Saved entries
_ _ _ _ _
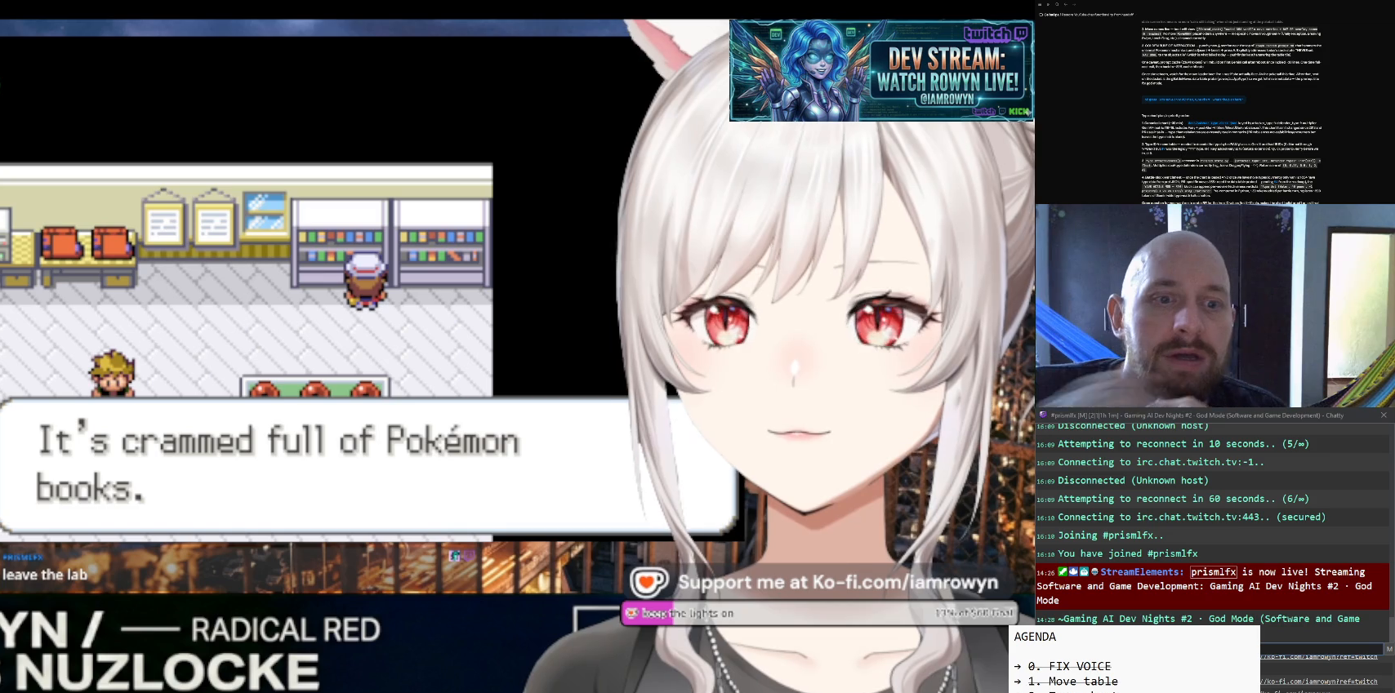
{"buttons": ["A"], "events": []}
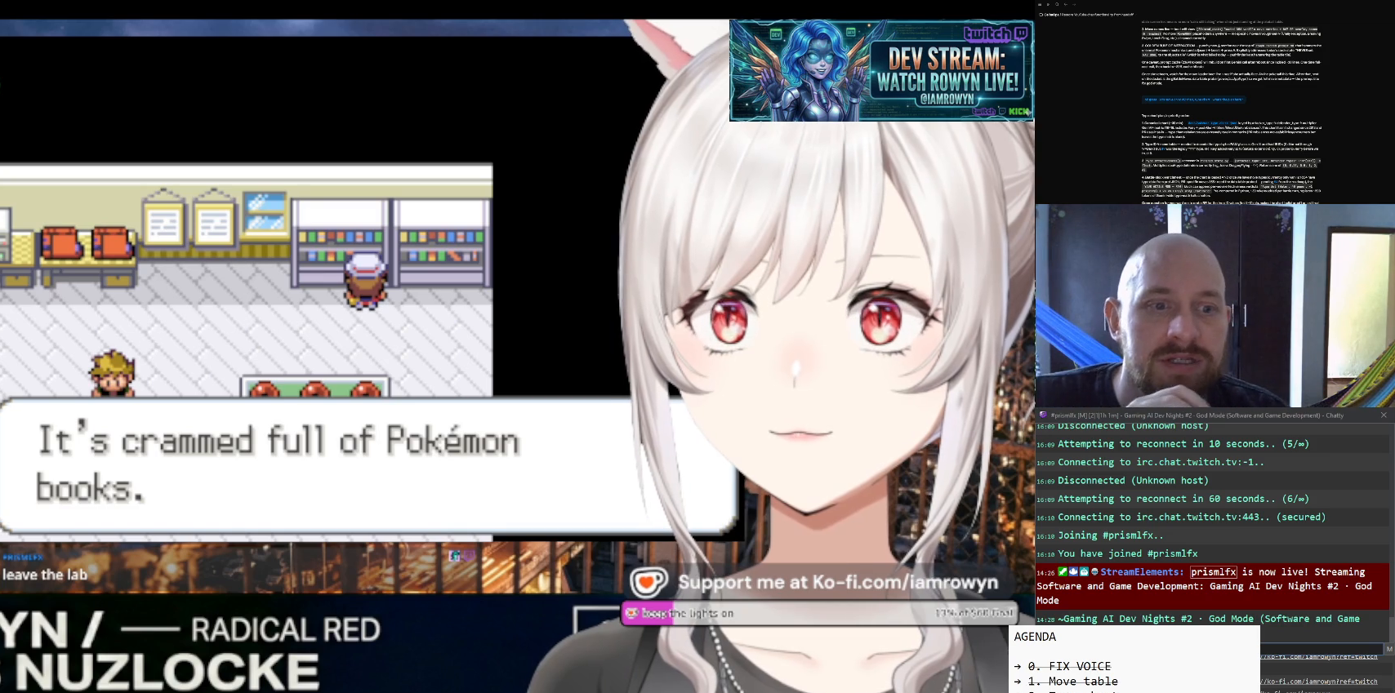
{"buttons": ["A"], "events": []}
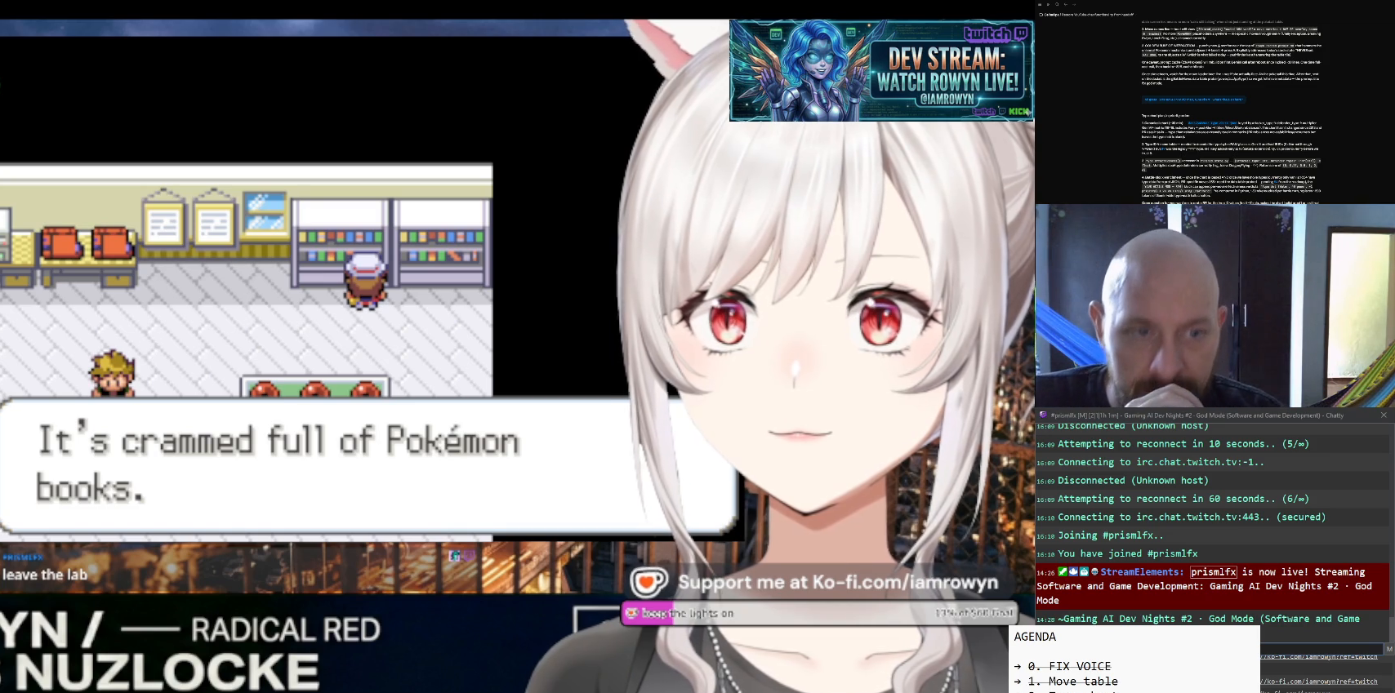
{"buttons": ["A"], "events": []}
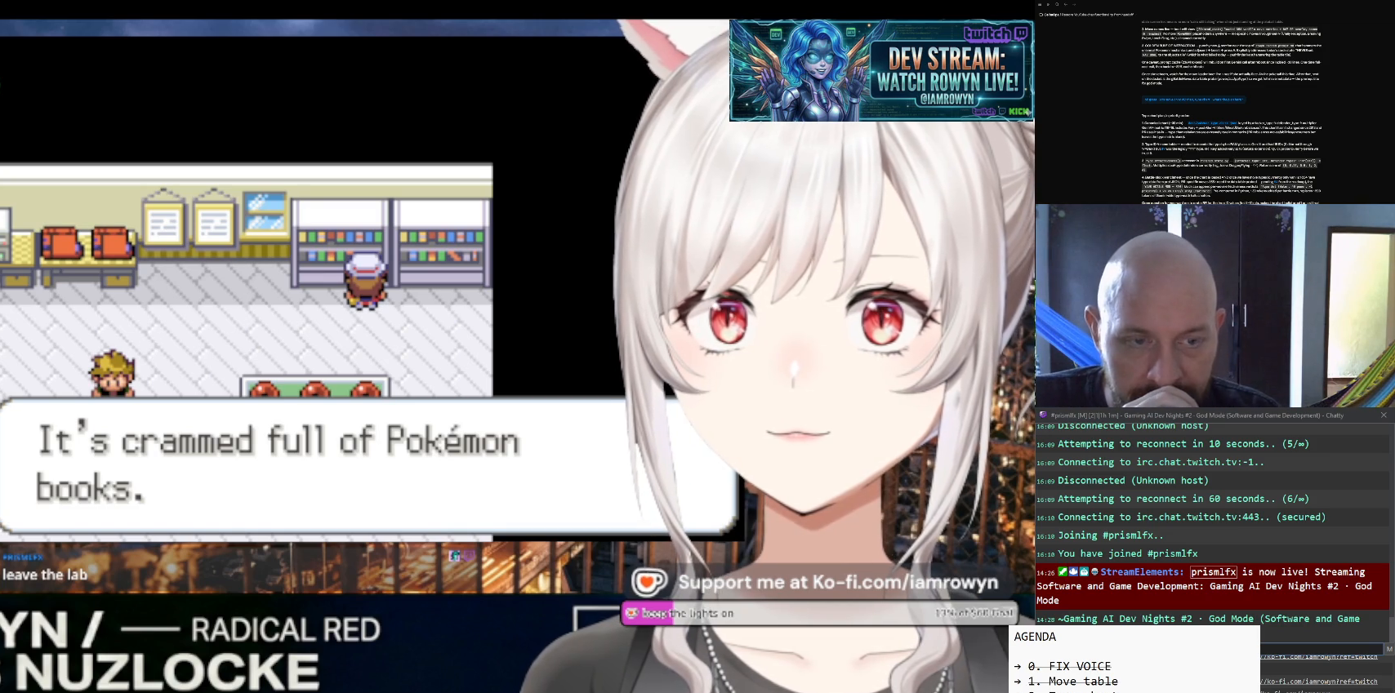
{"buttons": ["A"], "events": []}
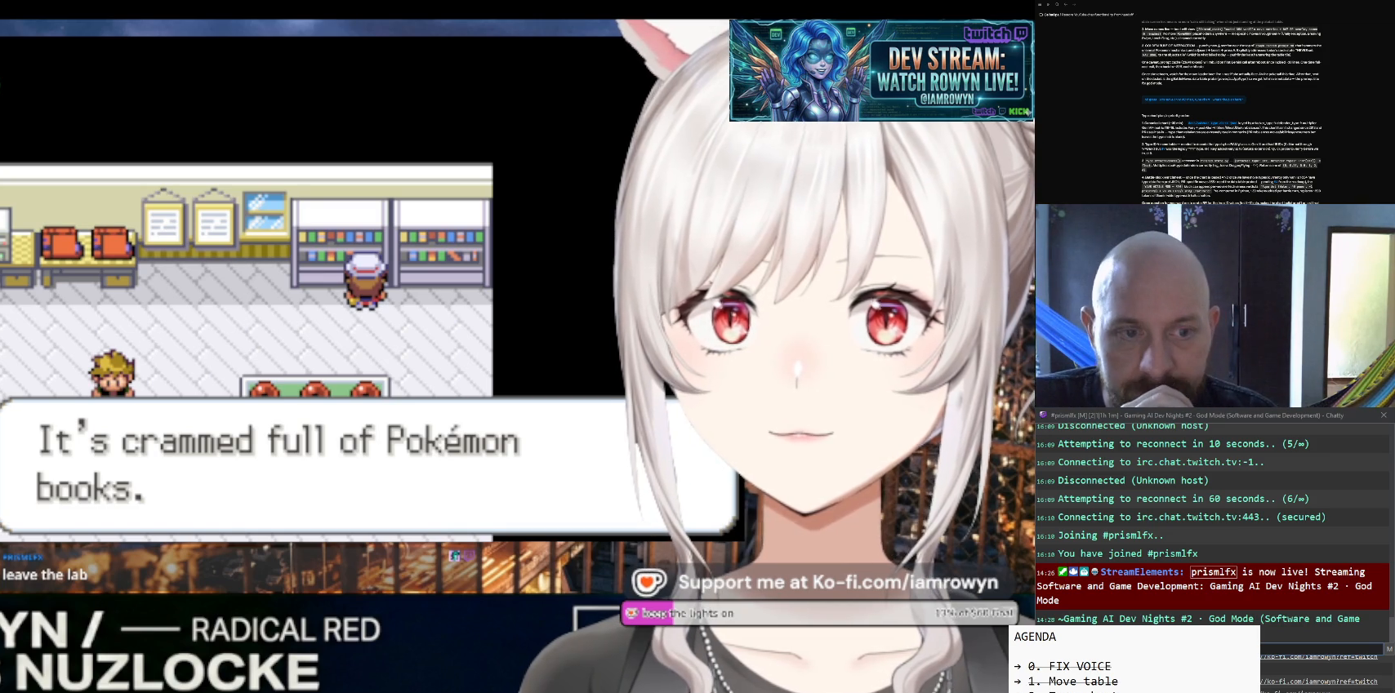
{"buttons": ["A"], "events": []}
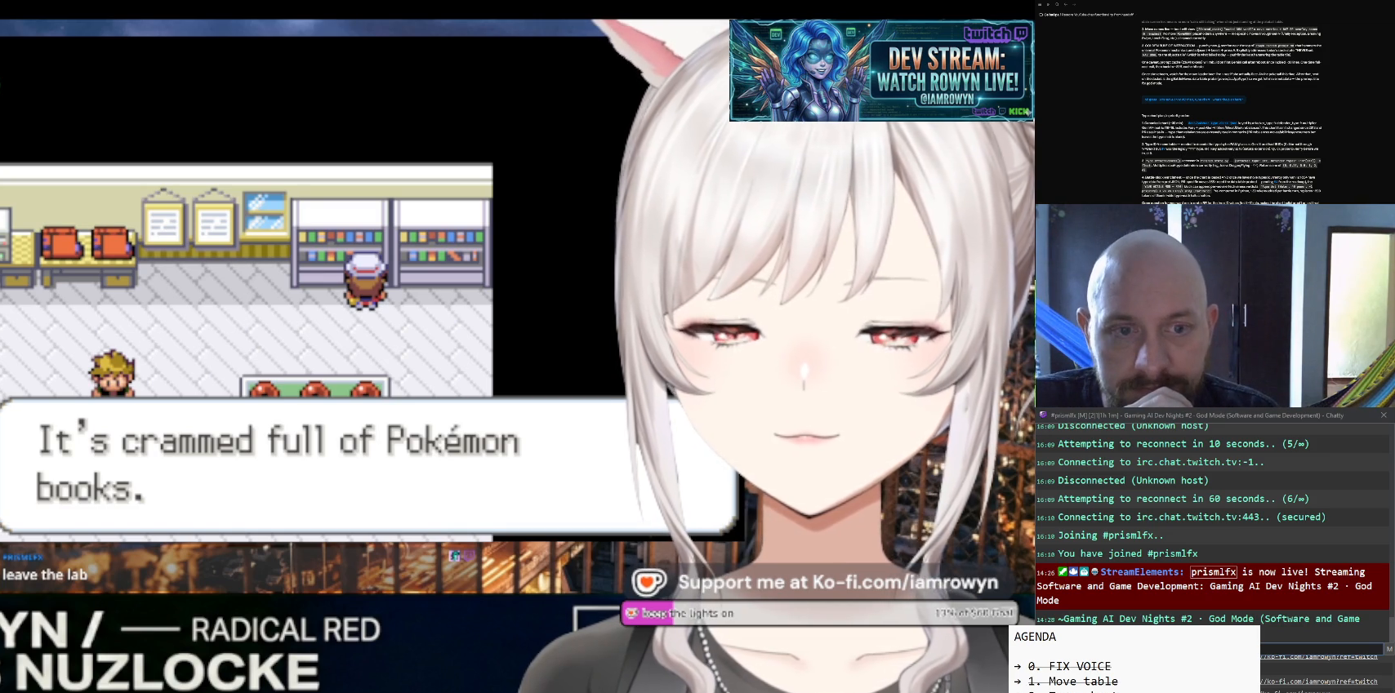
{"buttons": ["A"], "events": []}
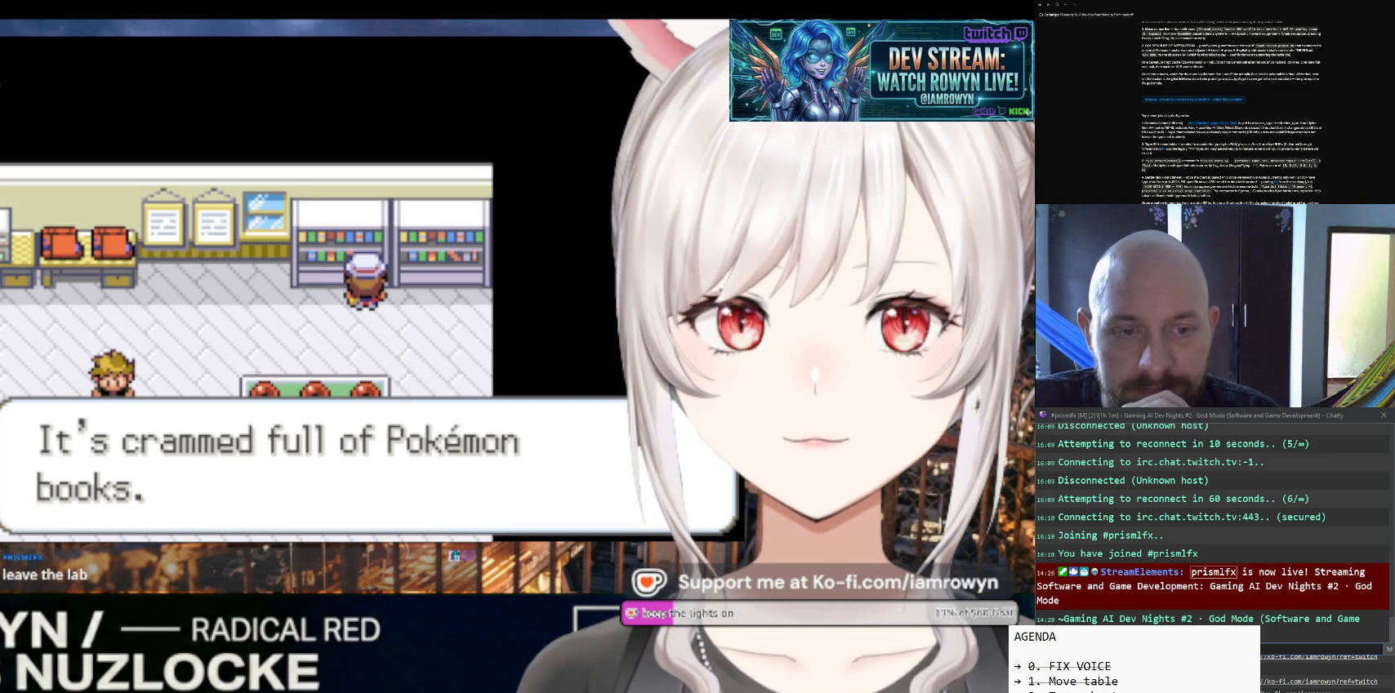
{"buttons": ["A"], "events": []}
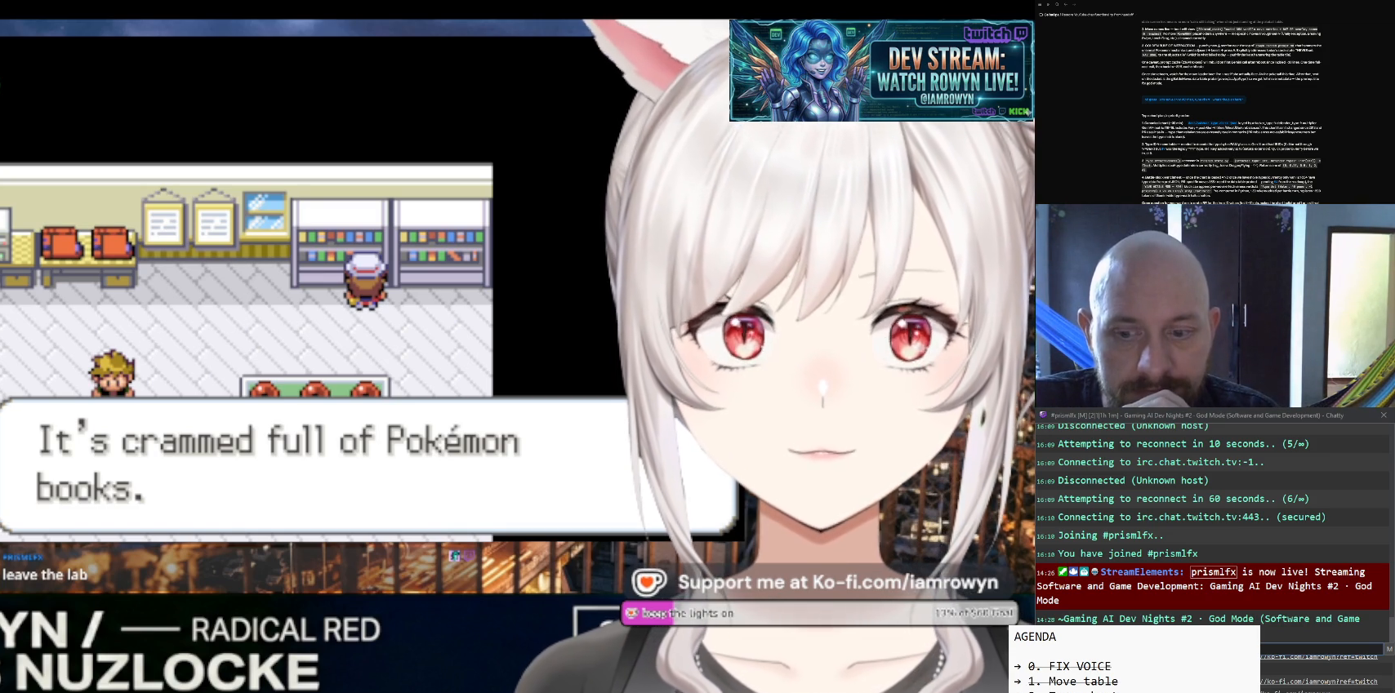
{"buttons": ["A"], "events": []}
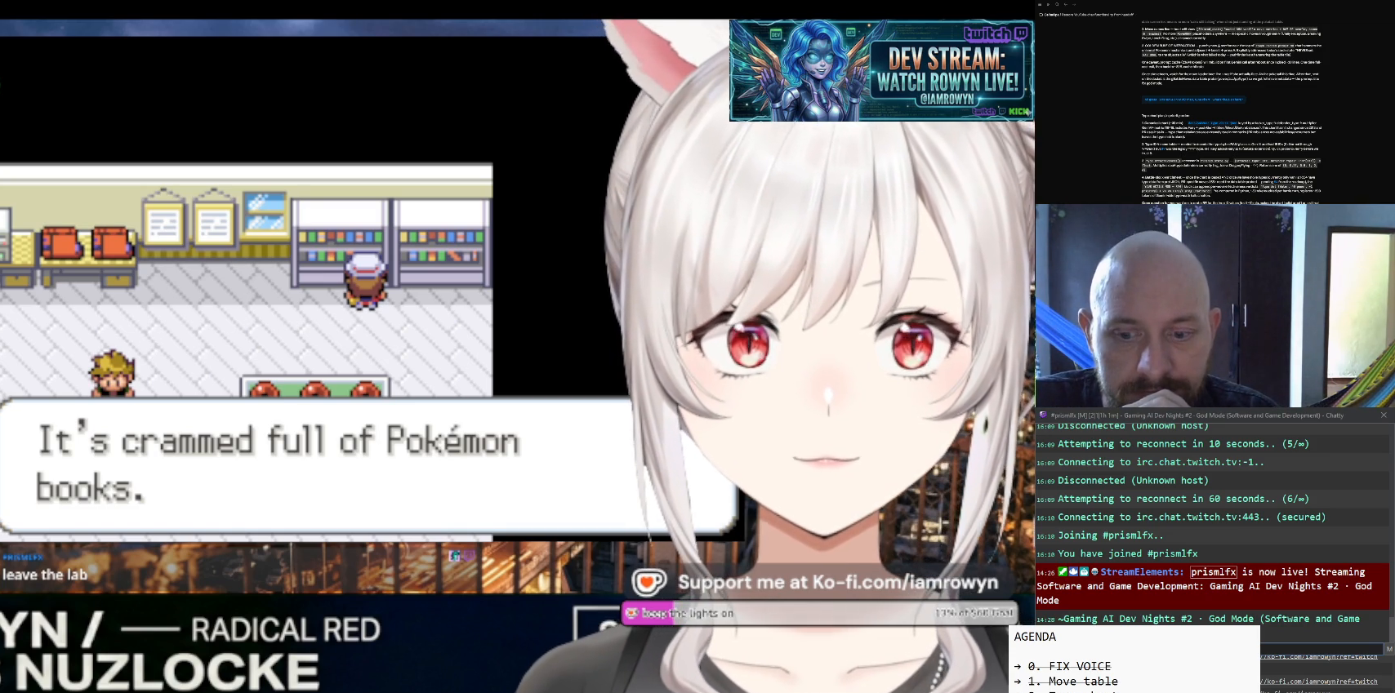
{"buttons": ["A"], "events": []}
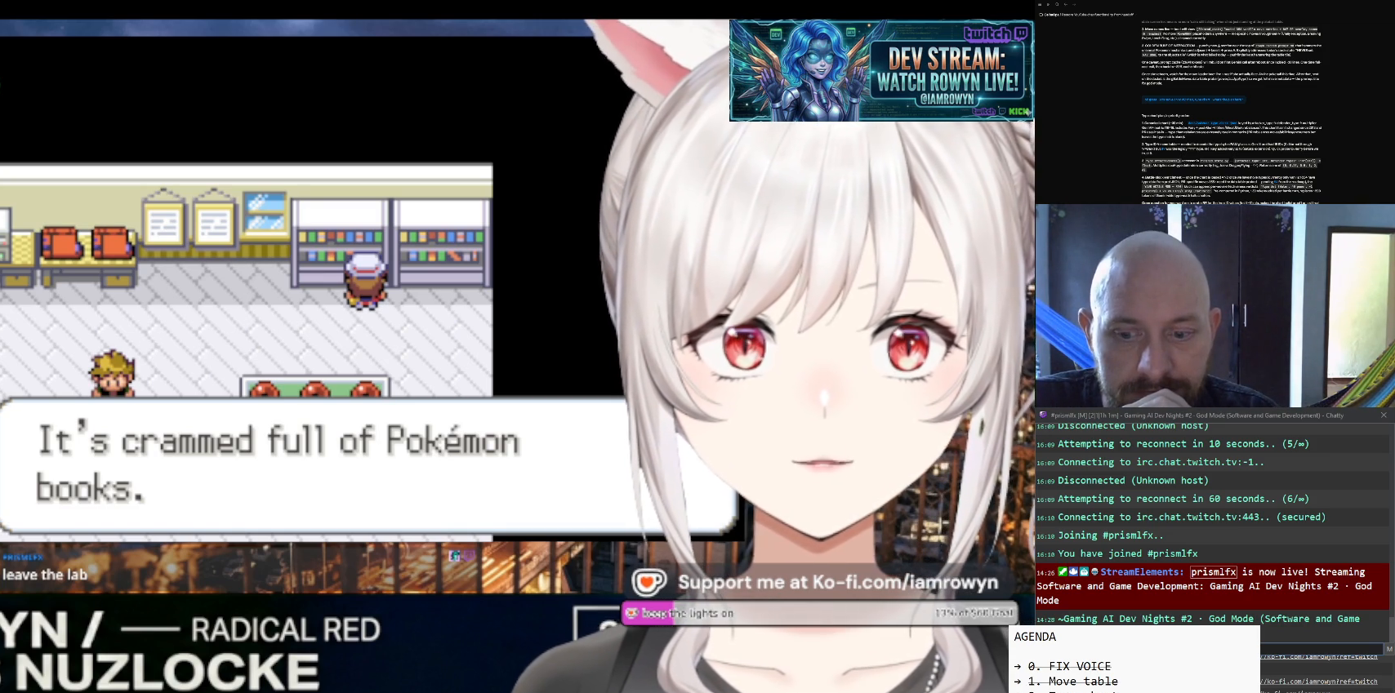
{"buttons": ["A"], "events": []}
_ _ _ _ _
### What you are asked to do
Your answer is an exact copy of the records above, stripped of pictures.

### Exercise response
{"buttons": ["A"], "events": []}
{"buttons": ["A"], "events": []}
{"buttons": ["A"], "events": []}
{"buttons": ["A"], "events": []}
{"buttons": ["A"], "events": []}
{"buttons": ["A"], "events": []}
{"buttons": ["A"], "events": []}
{"buttons": ["A"], "events": []}
{"buttons": ["A"], "events": []}
{"buttons": ["A"], "events": []}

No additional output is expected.